To run this notebook, click on the molab shield above or run the following command at the terminal:
uvx marimo edit --sandbox --mcp --no-token --watch https://github.com/nll-ai/kirin/blob/main/docs/how-to/version-control-pipeline.py
import marimo as mo
Version Control Your Data Pipeline
This guide shows you how to version control your ETL/data pipeline outputs using Kirin. You'll learn to track pipeline runs, commit transformed data, store pipeline metadata, and compare outputs across different runs.
Key Benefit: With Kirin, you don't need to organize files in directory
hierarchies like data/v1/, data/v2/, or runs/run_001/. Instead, use
the same filenames across runs and let Kirin's commit system handle
versioning. Metadata is stored with commits, not in directory structures.
import json
import tempfile
from datetime import datetime
from pathlib import Path
import polars as pl
from kirin import Dataset
temp_dir = Path(tempfile.mkdtemp(prefix="kirin_pipeline_demo_"))
pipeline_registry = Dataset(root_dir=temp_dir, name="etl_pipeline")
print(f"✅ Pipeline registry created at: {temp_dir}")
Why Not Use Directory Hierarchies?
Traditional approach (what you might do without Kirin):
data/
├── v1/
│ ├── transformed_sales.csv
│ ├── product_summary.csv
│ └── pipeline_metadata.json
├── v2/
│ ├── transformed_sales.csv
│ ├── product_summary.csv
│ └── pipeline_metadata.json
└── runs/
├── run_001/
│ └── transformed_sales.csv
└── run_002/
└── transformed_sales.csv
Problems with this approach: - Complex directory structures to maintain - Version info scattered across directory paths - Hard to query or compare versions - Manual organization required
Kirin's approach (what we'll demonstrate):
dataset/
├── transformed_sales.csv (versioned by commits)
├── product_summary.csv (versioned by commits)
└── pipeline_metadata.json (versioned by commits)
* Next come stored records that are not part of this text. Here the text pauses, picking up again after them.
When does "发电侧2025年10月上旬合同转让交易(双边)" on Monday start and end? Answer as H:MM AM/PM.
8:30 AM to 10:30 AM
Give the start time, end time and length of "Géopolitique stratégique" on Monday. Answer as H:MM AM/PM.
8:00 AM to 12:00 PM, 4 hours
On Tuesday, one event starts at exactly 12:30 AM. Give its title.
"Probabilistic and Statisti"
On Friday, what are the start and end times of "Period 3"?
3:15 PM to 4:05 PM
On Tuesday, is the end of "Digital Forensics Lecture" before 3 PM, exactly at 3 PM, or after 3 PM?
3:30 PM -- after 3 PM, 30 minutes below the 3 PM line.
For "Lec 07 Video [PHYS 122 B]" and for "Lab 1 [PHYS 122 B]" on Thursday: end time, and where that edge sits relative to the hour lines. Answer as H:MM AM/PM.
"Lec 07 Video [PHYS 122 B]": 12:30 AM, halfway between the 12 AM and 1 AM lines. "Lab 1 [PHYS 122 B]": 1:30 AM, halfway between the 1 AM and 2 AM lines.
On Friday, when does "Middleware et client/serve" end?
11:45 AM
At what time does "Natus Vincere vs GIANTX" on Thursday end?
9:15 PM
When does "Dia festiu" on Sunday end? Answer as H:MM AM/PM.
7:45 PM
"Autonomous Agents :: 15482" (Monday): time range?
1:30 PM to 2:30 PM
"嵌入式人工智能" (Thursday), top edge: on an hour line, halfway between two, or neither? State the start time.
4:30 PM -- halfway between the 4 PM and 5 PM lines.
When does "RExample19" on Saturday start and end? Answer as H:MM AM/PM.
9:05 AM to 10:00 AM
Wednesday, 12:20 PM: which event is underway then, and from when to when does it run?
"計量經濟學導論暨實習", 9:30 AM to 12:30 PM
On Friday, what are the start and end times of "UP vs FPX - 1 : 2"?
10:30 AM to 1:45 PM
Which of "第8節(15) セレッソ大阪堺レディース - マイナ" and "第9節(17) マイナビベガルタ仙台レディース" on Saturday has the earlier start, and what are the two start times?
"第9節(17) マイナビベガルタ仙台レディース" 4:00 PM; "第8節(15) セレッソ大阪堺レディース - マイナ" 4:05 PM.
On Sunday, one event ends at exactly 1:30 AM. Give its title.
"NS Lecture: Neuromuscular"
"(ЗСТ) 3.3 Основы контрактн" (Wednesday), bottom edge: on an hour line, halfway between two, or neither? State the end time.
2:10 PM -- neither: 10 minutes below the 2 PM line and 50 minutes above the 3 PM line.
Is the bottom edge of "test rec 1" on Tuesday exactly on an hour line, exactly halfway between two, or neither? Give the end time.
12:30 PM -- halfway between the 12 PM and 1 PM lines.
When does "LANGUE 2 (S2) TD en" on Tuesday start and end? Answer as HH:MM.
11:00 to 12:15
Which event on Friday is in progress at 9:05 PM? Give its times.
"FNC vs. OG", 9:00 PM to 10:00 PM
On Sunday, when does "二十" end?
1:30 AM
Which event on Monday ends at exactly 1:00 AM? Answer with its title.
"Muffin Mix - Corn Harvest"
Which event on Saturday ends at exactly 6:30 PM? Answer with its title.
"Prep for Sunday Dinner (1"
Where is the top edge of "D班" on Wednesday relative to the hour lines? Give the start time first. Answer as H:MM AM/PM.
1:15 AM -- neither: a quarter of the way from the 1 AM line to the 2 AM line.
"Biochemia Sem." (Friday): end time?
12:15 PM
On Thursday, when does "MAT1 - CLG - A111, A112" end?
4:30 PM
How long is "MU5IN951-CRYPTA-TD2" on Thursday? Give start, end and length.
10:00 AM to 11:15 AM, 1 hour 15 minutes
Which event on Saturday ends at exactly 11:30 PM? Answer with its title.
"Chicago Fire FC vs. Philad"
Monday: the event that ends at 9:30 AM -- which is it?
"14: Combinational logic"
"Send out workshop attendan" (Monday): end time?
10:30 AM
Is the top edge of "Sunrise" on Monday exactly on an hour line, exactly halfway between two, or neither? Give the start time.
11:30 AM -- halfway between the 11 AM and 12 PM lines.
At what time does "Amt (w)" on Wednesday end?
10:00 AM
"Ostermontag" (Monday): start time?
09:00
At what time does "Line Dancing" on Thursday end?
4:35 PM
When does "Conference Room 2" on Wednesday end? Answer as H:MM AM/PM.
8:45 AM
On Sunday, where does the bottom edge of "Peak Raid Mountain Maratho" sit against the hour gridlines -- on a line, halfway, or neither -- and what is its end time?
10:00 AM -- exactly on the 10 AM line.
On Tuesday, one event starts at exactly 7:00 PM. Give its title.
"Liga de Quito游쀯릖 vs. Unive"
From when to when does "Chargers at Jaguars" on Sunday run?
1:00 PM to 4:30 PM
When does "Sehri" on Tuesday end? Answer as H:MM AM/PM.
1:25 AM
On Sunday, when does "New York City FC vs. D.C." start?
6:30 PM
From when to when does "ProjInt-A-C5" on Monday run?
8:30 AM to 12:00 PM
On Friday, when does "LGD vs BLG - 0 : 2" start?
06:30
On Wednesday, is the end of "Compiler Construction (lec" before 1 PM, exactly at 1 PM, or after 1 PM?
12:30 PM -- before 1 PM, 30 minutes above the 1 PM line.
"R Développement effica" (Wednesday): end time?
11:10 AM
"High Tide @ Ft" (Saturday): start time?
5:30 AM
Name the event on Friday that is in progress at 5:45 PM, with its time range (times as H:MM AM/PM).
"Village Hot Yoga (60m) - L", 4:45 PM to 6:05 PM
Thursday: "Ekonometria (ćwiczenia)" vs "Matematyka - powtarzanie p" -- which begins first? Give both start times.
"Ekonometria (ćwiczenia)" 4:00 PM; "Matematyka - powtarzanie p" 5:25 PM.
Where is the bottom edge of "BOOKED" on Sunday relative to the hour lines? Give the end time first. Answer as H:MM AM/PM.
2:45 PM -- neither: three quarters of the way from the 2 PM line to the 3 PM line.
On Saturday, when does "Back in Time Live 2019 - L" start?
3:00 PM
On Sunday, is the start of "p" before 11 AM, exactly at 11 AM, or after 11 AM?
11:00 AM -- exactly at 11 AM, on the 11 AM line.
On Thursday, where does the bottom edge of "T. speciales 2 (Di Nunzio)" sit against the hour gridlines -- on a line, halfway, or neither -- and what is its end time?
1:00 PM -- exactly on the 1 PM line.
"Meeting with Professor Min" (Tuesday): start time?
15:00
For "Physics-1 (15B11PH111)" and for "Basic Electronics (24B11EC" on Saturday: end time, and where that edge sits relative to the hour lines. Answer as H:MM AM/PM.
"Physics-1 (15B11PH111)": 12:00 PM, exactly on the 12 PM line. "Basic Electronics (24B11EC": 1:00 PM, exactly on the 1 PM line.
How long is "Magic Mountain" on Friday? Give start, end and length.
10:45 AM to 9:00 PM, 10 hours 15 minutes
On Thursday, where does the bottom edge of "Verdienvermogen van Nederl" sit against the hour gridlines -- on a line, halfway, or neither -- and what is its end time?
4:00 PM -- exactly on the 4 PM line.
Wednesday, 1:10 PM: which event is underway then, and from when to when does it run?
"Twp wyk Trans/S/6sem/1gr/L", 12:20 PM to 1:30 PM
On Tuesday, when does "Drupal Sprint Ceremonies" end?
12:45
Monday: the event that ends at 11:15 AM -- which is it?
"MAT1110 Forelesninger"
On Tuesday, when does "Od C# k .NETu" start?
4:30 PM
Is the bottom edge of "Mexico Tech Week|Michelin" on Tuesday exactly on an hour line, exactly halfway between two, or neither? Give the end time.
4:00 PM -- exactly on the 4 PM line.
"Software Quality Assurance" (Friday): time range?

- Same filenames across all runs
- Version info stored in commit metadata
- Easy to query and compare
- Automatic versioning via commits
Set Up Pipeline Input Data
Create sample input data that your pipeline will process. In production, this might come from external sources like databases or APIs.
input_data_dir = temp_dir / "input_data"
input_data_dir.mkdir(exist_ok=True)
raw_data = input_data_dir / "raw_sales.csv"
raw_data.write_text("""order_id,customer_id,product,quantity,price,order_date
1001,C001,Widget A,2,29.99,2024-01-15
1002,C002,Widget B,1,19.99,2024-01-16
1003,C001,Widget C,3,39.99,2024-01-17
1004,C003,Widget A,1,29.99,2024-01-18
1005,C002,Widget B,2,19.99,2024-01-19""")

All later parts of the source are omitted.